If the class action suit is successful, manufacturers like CNS could recover their share of the chocolate purchased, Salzman said.
Other plaintiffs would be eligible to collect damages if they purchased chocolate directly from the companies, either as manufacturers or from company-owned sites such Hershey Park in Pennsylvania or retail outlets such as Mars's M&M stores. That could involve potentially billions of dollars for hundreds of thousands of consumers, Salzman said.
Yet consumers aren't surprised to hear about the alleged plot.
"Oil and gas prices are fixed, and diamonds," said Owen Cullimore, 37, an accountant from Long Island, New York. "Why should chocolate be different?"
He buys about $50 worth of chocolate per year, including Cadbury bars with nuts.
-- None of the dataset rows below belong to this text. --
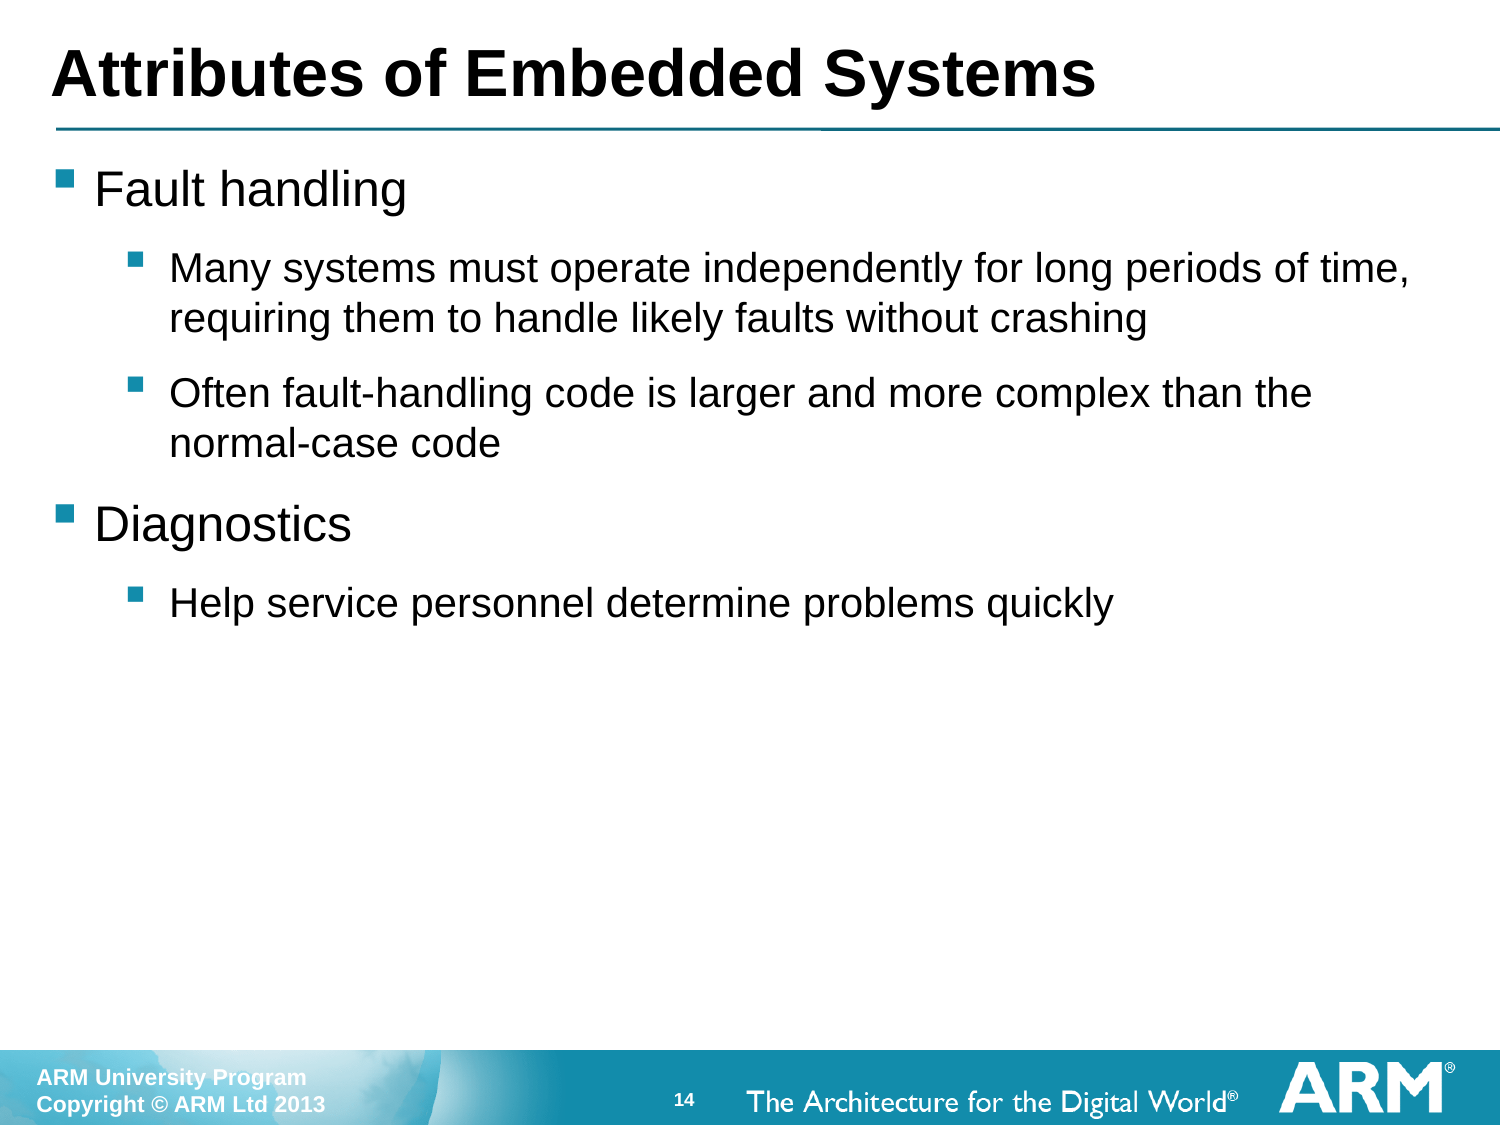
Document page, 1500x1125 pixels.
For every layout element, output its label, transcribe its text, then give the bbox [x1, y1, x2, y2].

title Attributes of Embedded Systems [35, 1, 1476, 139]
list Fault handling Many systems must operate independently for long periods of time, requiring them to handle likely faults without crashing Often fault-handling code is larger and more complex than the normal-case code Diagnostics Help service personnel determine problems quickly [35, 148, 1476, 1047]
picture [0, 780, 1500, 1125]
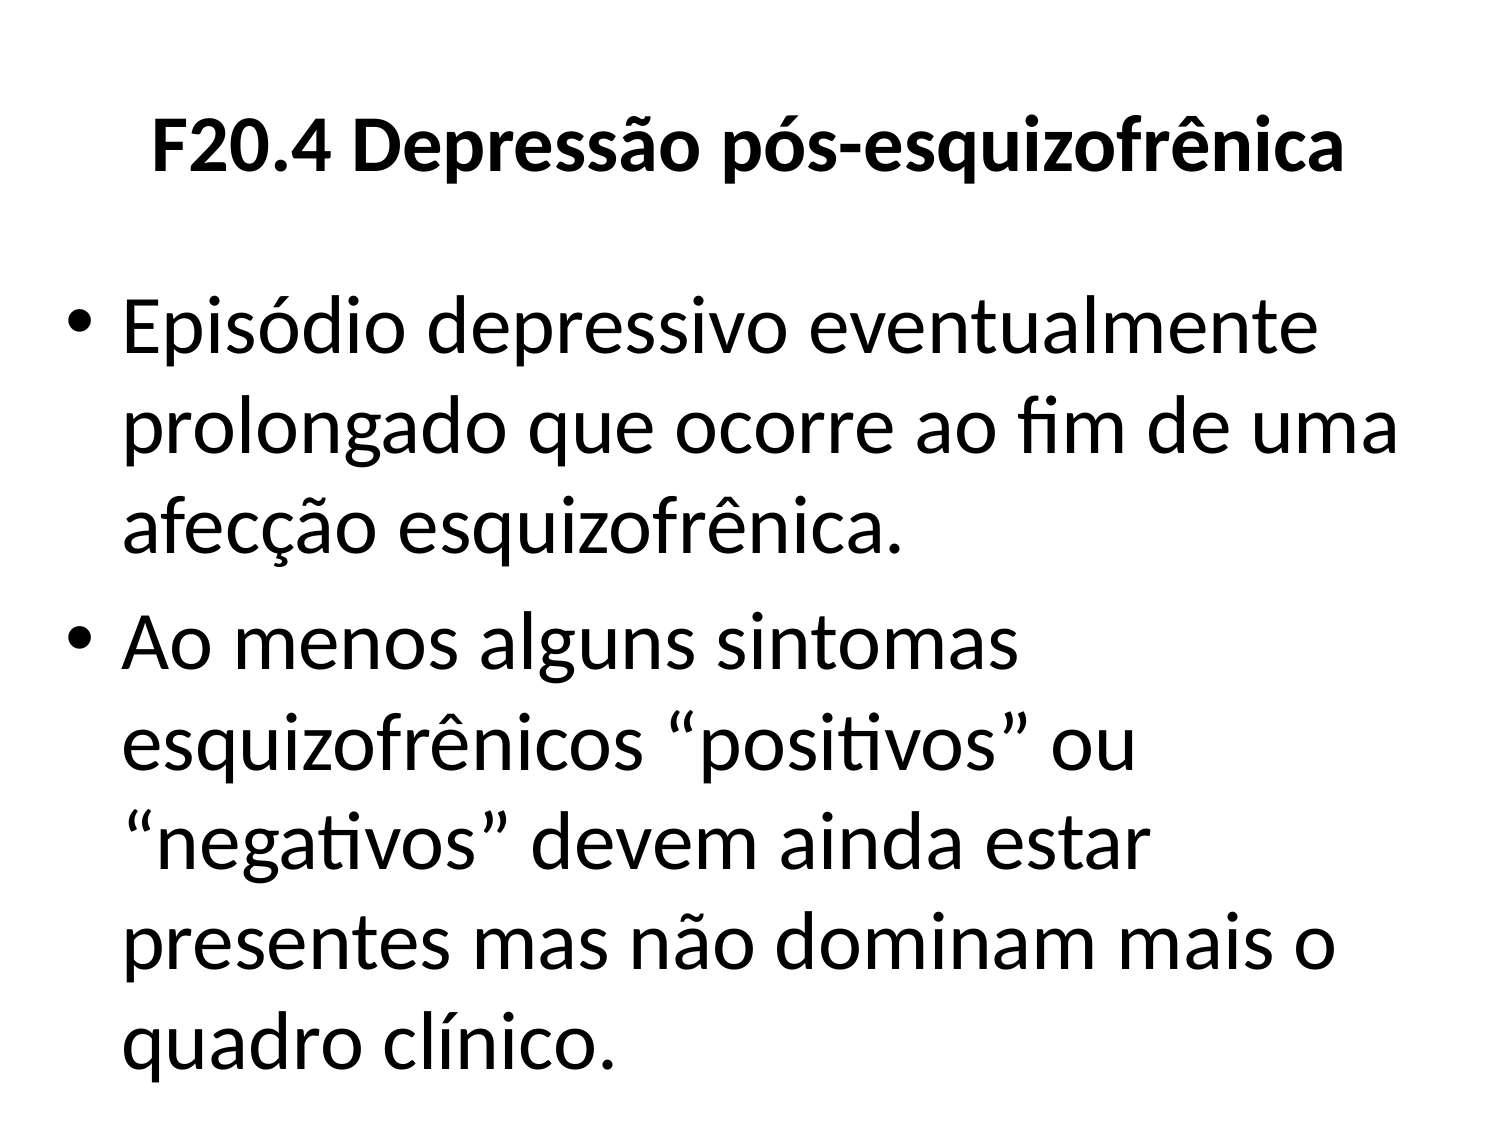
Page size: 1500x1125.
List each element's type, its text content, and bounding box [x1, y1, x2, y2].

title F20.4 Depressão pós-esquizofrênica [62, 45, 1438, 233]
list Episódio depressivo eventualmente prolongado que ocorre ao fim de uma afecção esquizofrênica. Ao menos alguns sintomas esquizofrênicos “positivos” ou “negativos” devem ainda estar presentes mas não dominam mais o quadro clínico. [50, 262, 1463, 1075]
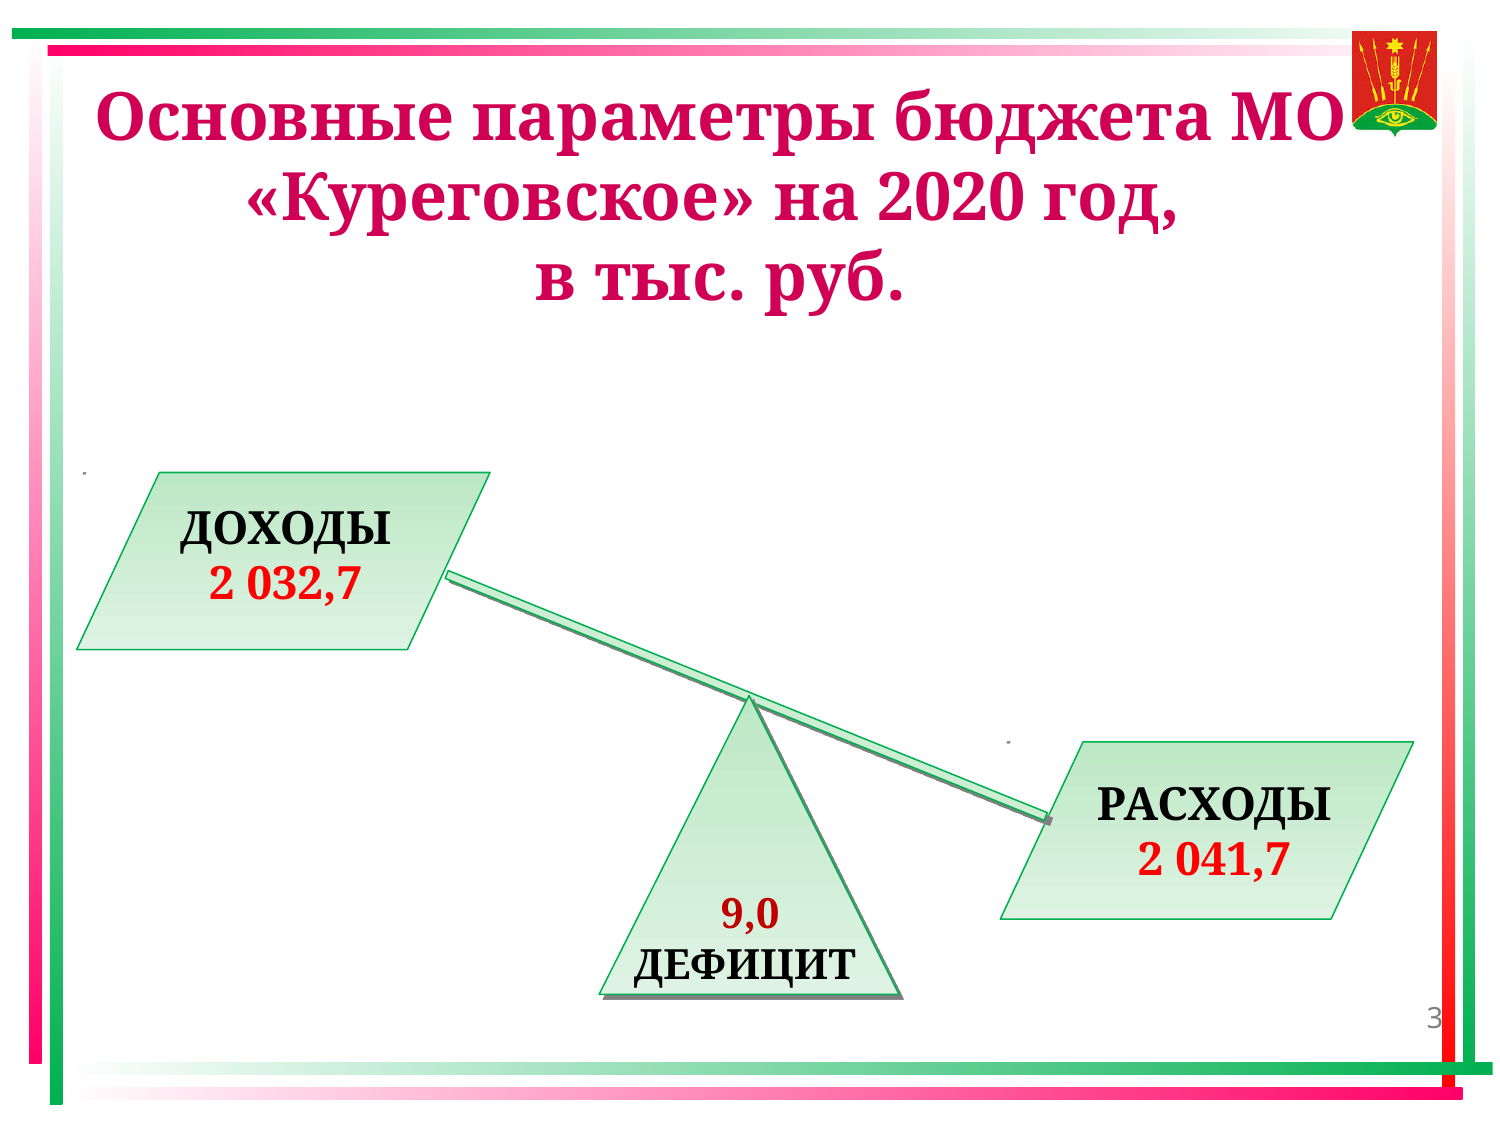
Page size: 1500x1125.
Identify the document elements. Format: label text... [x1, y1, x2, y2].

title Основные параметры бюджета МО «Куреговское» на 2020 год, в тыс. руб. [64, 66, 1378, 204]
text_box [657, 695, 842, 879]
slide_number 3 [1411, 999, 1483, 1048]
text_box 9,0 ДЕФИЦИТ [601, 879, 899, 995]
text_box ДОХОДЫ 2 032,7 [138, 491, 434, 617]
text_box [445, 570, 1048, 821]
text_box [1071, 741, 1414, 853]
text_box [1000, 778, 1344, 920]
text_box [76, 518, 423, 650]
text_box РАСХОДЫ 2 041,7 [1066, 766, 1362, 892]
text_box [150, 472, 491, 593]
picture [1352, 31, 1437, 138]
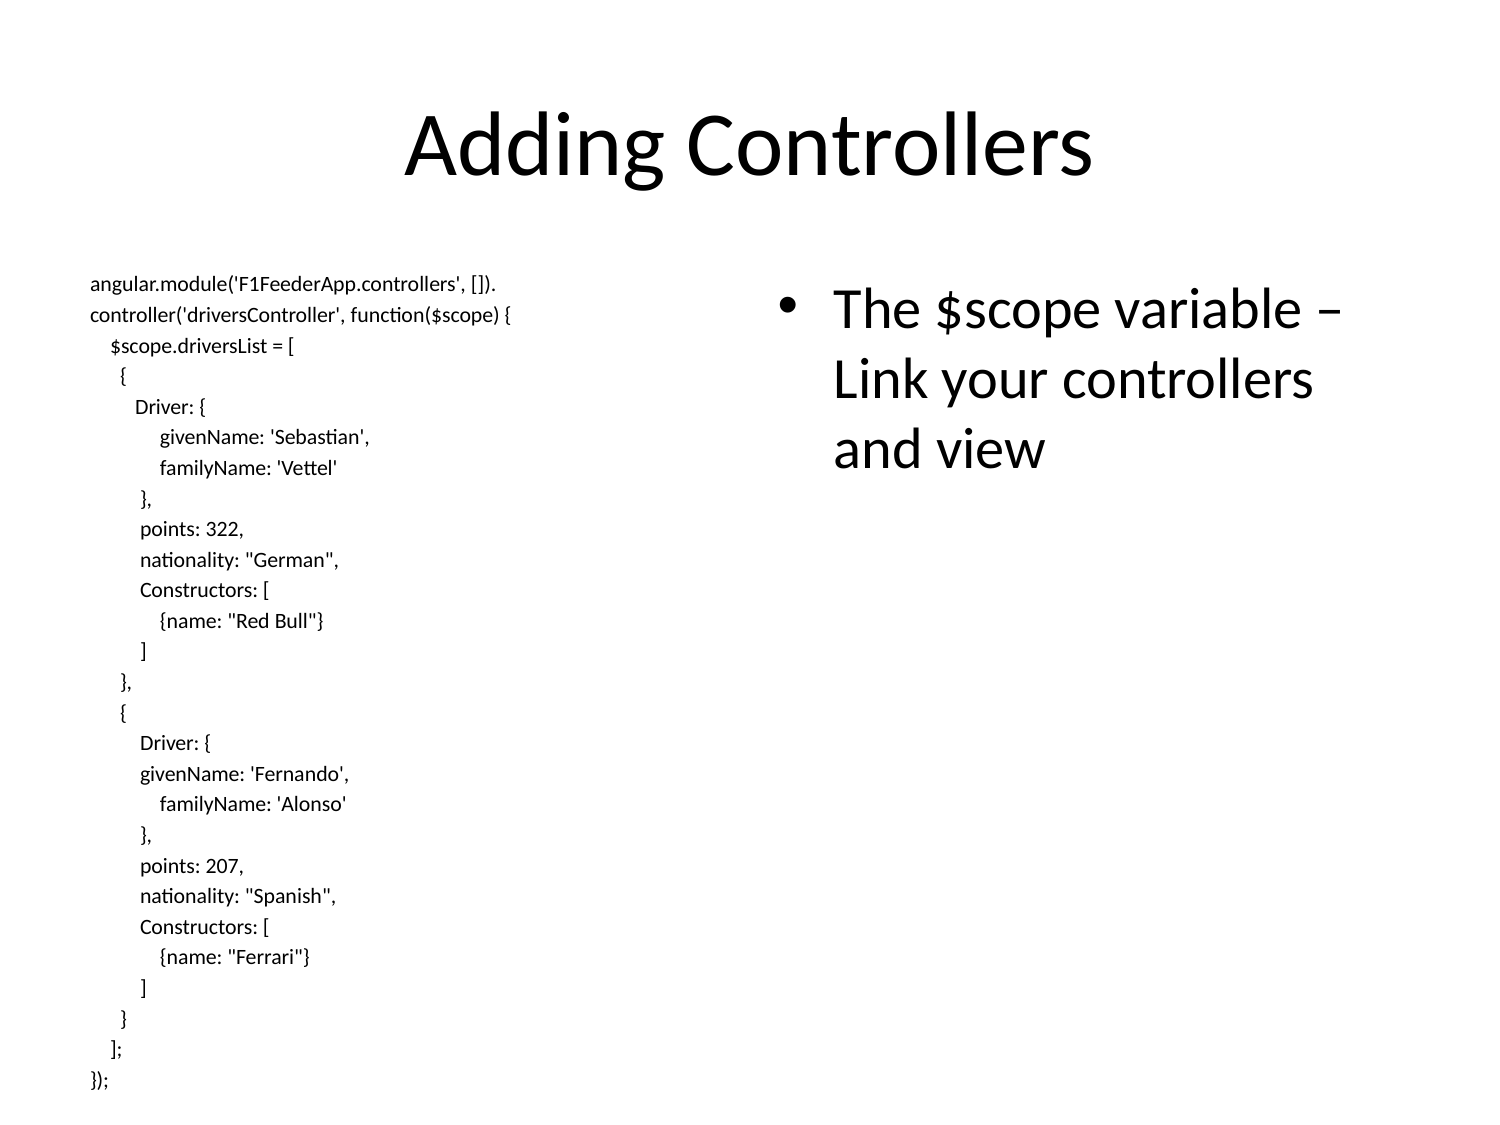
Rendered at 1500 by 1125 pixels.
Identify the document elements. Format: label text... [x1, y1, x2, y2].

list angular.module('F1FeederApp.controllers', []). controller('driversController', function($scope) { $scope.driversList = [ { Driver: { givenName: 'Sebastian', familyName: 'Vettel' }, points: 322, nationality: "German", Constructors: [ {name: "Red Bull"} ] }, { Driver: { givenName: 'Fernando', familyName: 'Alonso' }, points: 207, nationality: "Spanish", Constructors: [ {name: "Ferrari"} ] } ]; }); [75, 262, 738, 1005]
list The $scope variable – Link your controllers and view [762, 262, 1425, 1005]
title Adding Controllers [75, 45, 1425, 233]
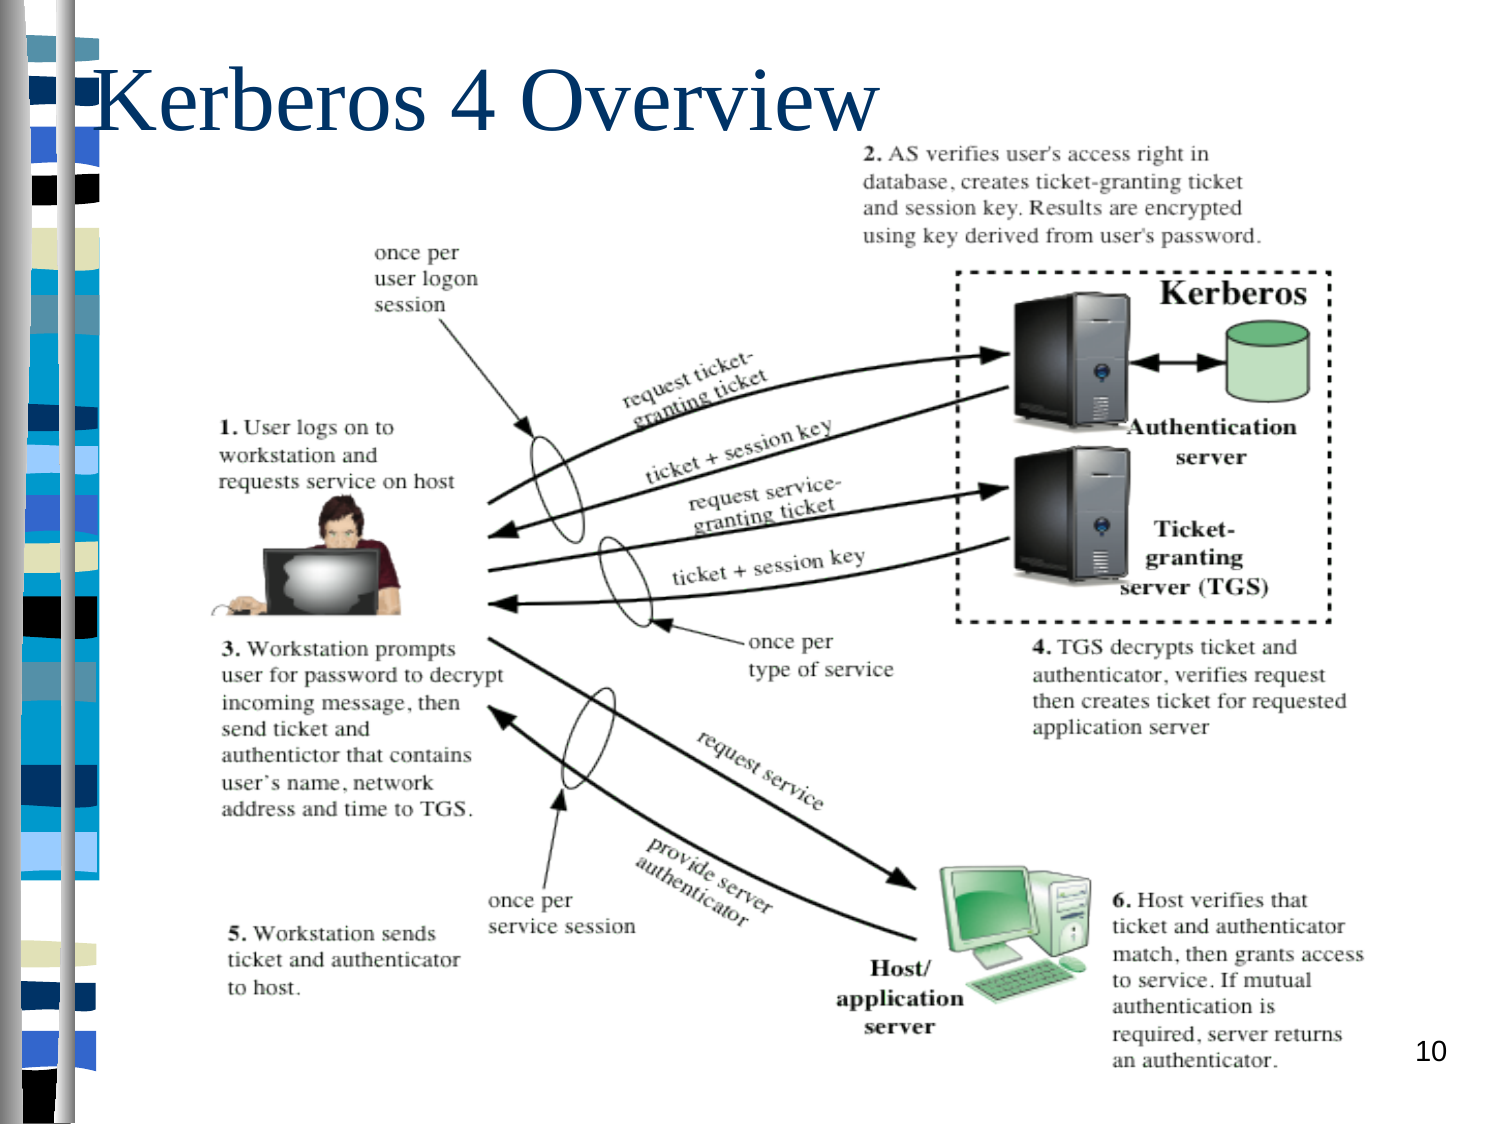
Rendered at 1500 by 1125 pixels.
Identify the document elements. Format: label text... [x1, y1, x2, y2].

slide_number 10 [1149, 1024, 1463, 1101]
picture [162, 113, 1427, 1093]
title Kerberos 4 Overview [76, 0, 1427, 188]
He said would not be bothered if he had been paying more.
"It's a nominal fee," Cullimore said.
Chocolate sales in the U.S. have been essentially flat for the last six years, hovering at just under $16 billion annually, excluding sales from Wal-Mart, said Marcia Mogelonsky, an analyst with Chicago-based market research firm Mintel International Group. Sales of dark chocolate, which has a perceived health benefit, and premium chocolate have increased and pulled market totals up, she said.
"People have been more educated about what good chocolate should taste like, and they're willing to pay for good chocolate," she said.